My presentation deals with the shift from the view of the body from the traditional doctrine of Buddhism to the evolution in the Sino-Japanese schools, and in particular of the Zen master Dōgen, who teaches the drop off of the body and the abandonment of the narrow, physical vision of one's body in favour of a vision in which one's self is identified, through the universal body, with the whole.

 

 

Daphne VAN DER MOLEN

Leiden University

 The Rhetoric of Childbirth in Yosano Akiko’s Life Writing

Yosano Akiko (1878–1942) is one of the best-known prewar Japanese women writers. Although she is most often lauded for her innovative tanka, she is also widely recognized as the first modern Japanese women writer to write extensively about the experience of childbirth. It is noticeable that she did not exclusively write about childbirth in such well- known texts as “Ubuya monogatari” (Tale of the birthing room, 1909), and “Sanjuku no ki” (Record from the delivery room, 1911), but that she also makes reference to these experiences in texts that deal with different topics such as “Bosei henchō o haisu” (I refuse to attach to much importance to motherhood, 1916). Although it is often remarked that she was the first to write about this topic so openly, it is very rarely asked why she so often returns to this experience in her writing. This paper will analyze the different ways the birthing body figures in essays by Yosano Akiko. Specifically, I will ask what is at stake in Yosano Akiko’s frequent referencing of her experiences in childbirth, and how this relates to the question of audience.
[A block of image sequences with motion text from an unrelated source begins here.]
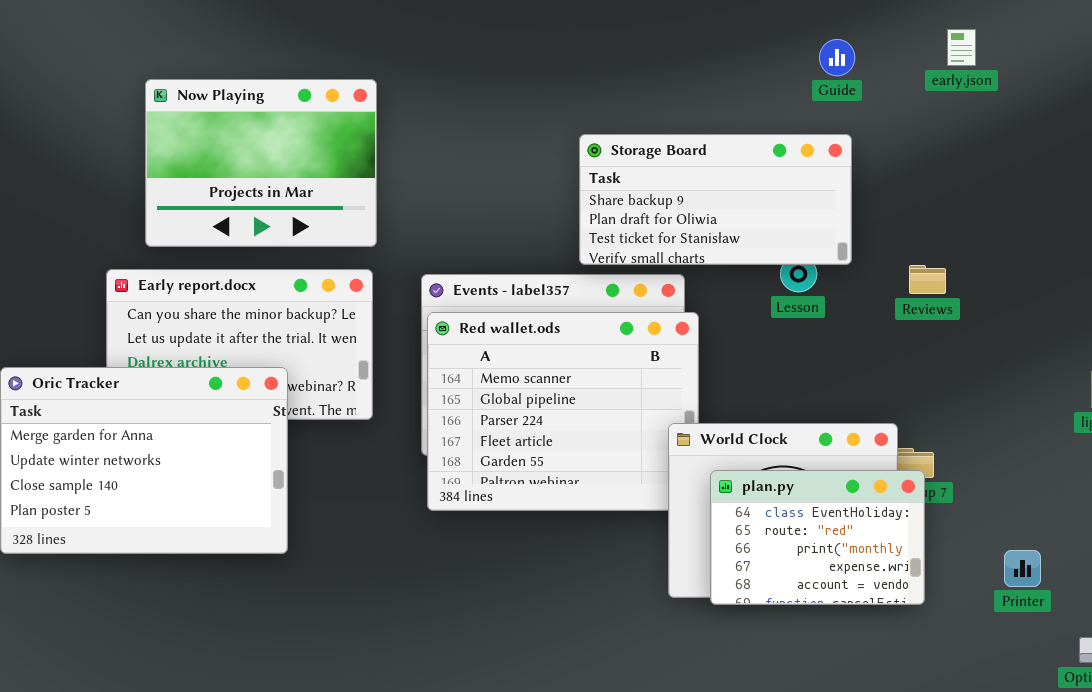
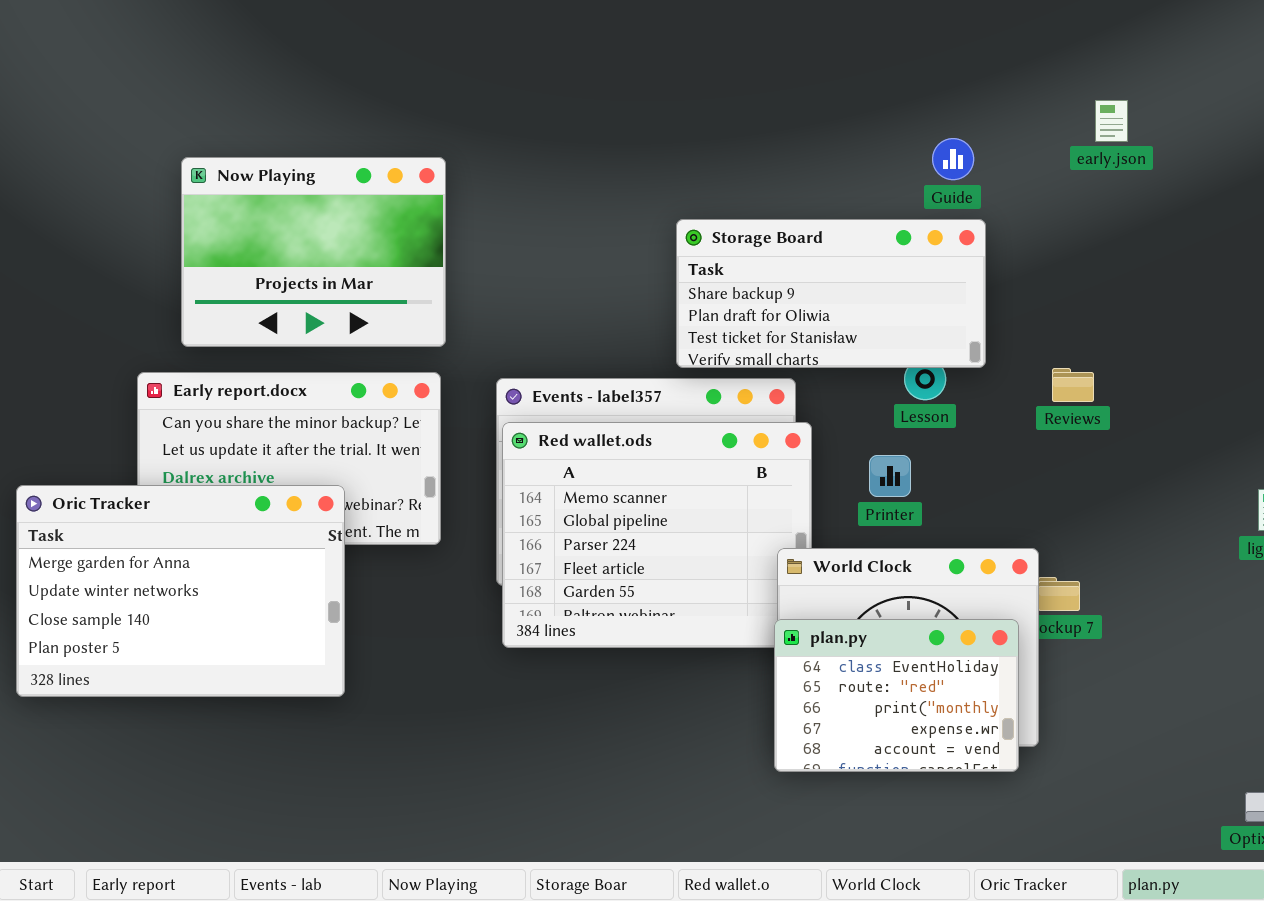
Guide: [819,39,855,76] -> [932,138,974,180], moved
plan.py: [710,470,925,605] -> [774,619,1019,772], moved
Printer: [1004,550,1041,587] -> [869,455,911,497], moved

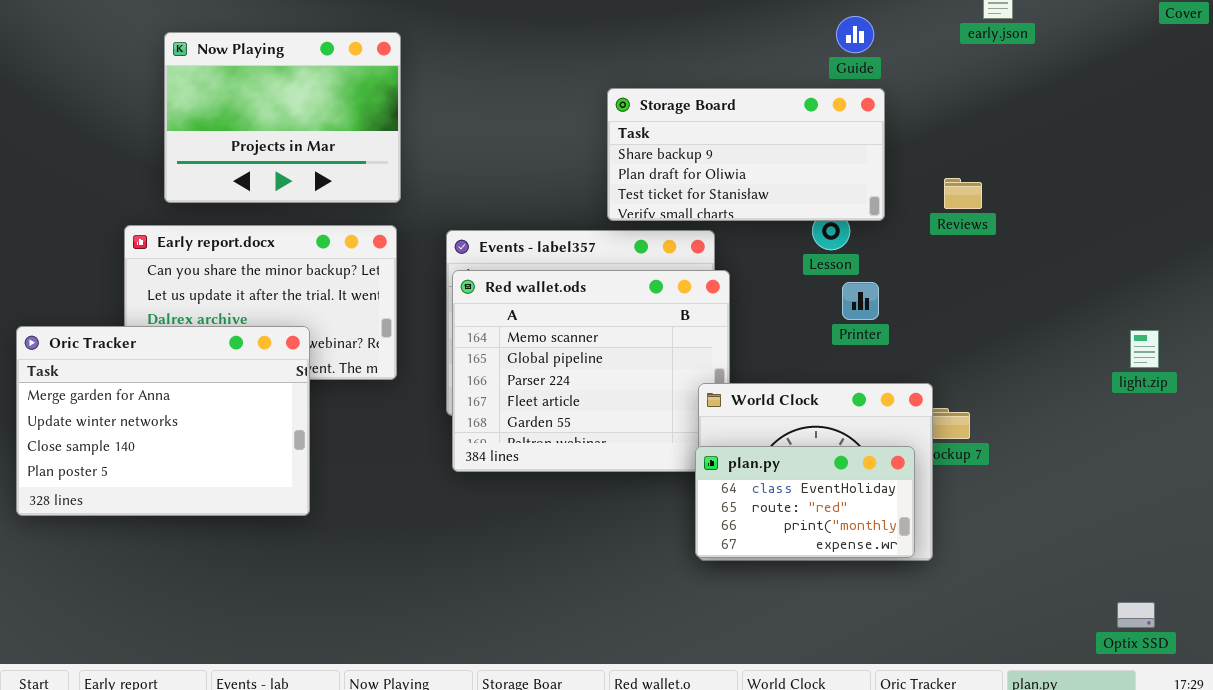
Reviews: [1052,368,1094,402] -> [944,178,982,209], moved
Printer: [869,455,911,497] -> [842,282,879,320], moved
plan.py: [774,619,1019,772] -> [695,446,915,558], resized

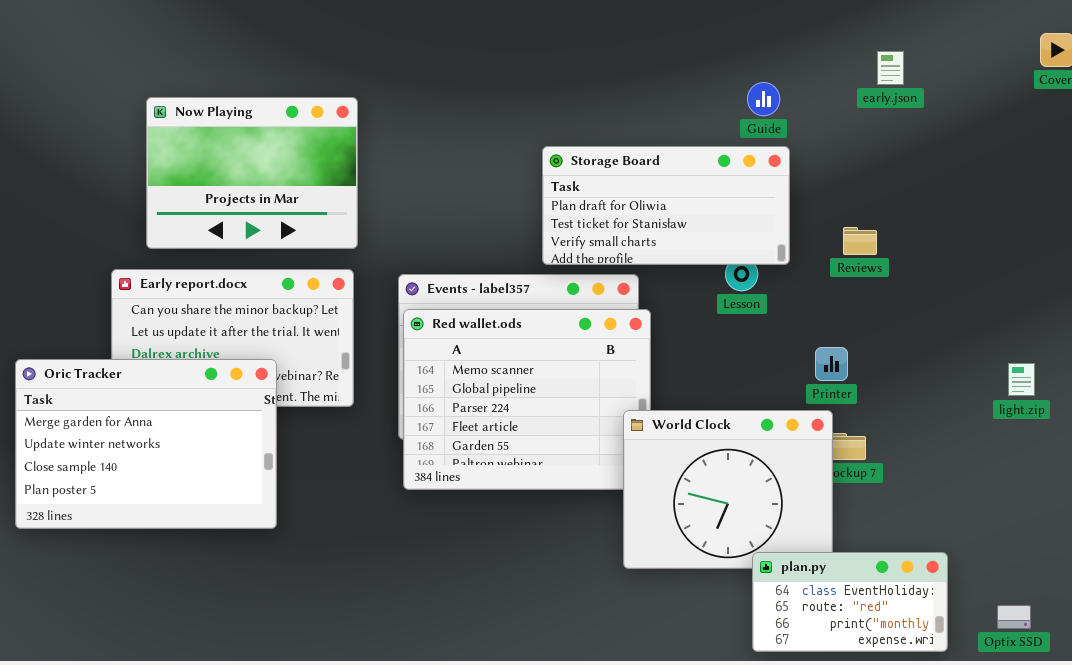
Storage Board: [607,88,885,221] -> [542,146,790,265], scrolled down 1 row
Printer: [842,282,879,320] -> [815,347,848,381], moved
plan.py: [695,446,915,558] -> [752,552,948,652], moved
With this analysis, I hope to shed light not only on what Yosano Akiko writes about childbirth, but more importantly on how she utilizes her experiences in childbirth in other arguments, and how this differs depending on the audience.

 

 

Shiyi ZHA

PhD Student, University of Leeds

On the Edge of Spectacle: embodied experiences in Murō Saisei’s short stories

This paper aims to provide a fresh perspective on how Murō Saisei (1889-1962), one of modern Japan’s most revered writers, explores embodied experiences in his fictional writing. Since Saisei began writing fiction in 1919, his focus on exploring the senses in novels has garnered attention from critics. Chiba Kameo, the critic who coined the term Shinkankakuha for the group of writers who founded the journal Bungei Jidai in 1924 and focused on exploring “new perceptions”, recognized Saisei as the writer who indulged with the realm of senses even before the emergence of the New Sensationist group. However, critics tend to examine the sensations depicted in Saisei's creative writings solely as a construction within the narrative and criticize Saisei for excessively indulging in sensations related to the skin or the body, especially when it comes to the female characters, characterizing his work as erotically charged. In this paper I argue that Saisei's intentions behind his sensational writings extended beyond mere carnal indulgence. Through the close reading of Saisei’s two novellas Kōro wo Musumu (Steal an Incense Burner, 1920) and Gen’ei no Toshi (City of Illusions, 1921), I examine how the author display a development from photographic-cinematic, non-human vision to a more nuanced visuality that involves other sensory faculties that are corporeal and intersubjective. Saisei who was an immigrant to Tokyo, fully embraced the new aesthetic and cultural grounds that the city provided him. By translating his embodied perception of the city into writing, Saisei effectively conveyed the modernity he experienced and observed. Ultimately, this paper aims to re-evaluate Saisei’s comprehension of the senses by incorporating cinema’s language into literary production and perceiving them as a means of experiencing space and time, inherently intertwined with memories.